— Supplied information —
------------------------

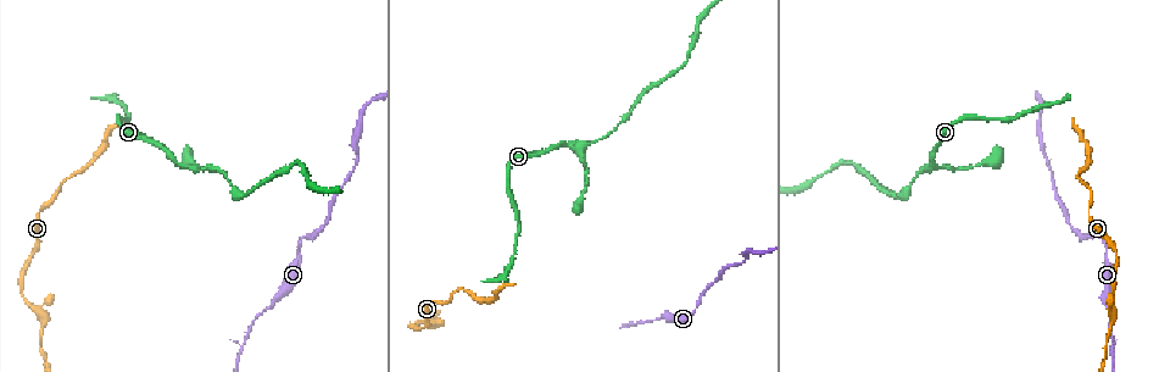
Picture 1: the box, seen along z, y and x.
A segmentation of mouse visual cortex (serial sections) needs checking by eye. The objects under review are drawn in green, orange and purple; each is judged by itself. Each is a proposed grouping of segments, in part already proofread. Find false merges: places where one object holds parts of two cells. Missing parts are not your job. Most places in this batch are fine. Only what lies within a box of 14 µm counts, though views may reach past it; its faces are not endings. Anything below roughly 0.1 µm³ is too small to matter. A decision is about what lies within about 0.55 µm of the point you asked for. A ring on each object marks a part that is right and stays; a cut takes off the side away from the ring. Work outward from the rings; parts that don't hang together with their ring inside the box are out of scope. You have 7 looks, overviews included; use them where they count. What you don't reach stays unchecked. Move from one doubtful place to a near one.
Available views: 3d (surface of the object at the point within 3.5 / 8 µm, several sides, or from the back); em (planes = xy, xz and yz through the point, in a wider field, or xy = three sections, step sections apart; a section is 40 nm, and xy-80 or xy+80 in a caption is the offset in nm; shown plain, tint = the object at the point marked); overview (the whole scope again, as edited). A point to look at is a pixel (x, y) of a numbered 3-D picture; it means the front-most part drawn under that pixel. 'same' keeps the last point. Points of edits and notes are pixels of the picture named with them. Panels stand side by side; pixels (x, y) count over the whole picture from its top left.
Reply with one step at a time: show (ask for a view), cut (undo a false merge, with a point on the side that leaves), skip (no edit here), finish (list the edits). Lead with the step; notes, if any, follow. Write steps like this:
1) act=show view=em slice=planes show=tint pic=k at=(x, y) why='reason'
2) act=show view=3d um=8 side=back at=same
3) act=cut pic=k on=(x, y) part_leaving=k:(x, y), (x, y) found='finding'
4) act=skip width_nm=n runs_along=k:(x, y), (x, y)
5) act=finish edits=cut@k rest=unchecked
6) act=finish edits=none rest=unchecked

act=show view=3d um=3.5 pic=1 at=(182, 165) why='three arms meet'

------------------------

— What the task asks —
The answer should consist only of the lines from the line containing "3) act=cut pic=k" through the final line of the listing above, reproduced exactly.

— Solved exercise —
3) act=cut pic=k on=(x, y) part_leaving=k:(x, y), (x, y) found='finding'
4) act=skip width_nm=n runs_along=k:(x, y), (x, y)
5) act=finish edits=cut@k rest=unchecked
6) act=finish edits=none rest=unchecked

act=show view=3d um=3.5 pic=1 at=(182, 165) why='three arms meet'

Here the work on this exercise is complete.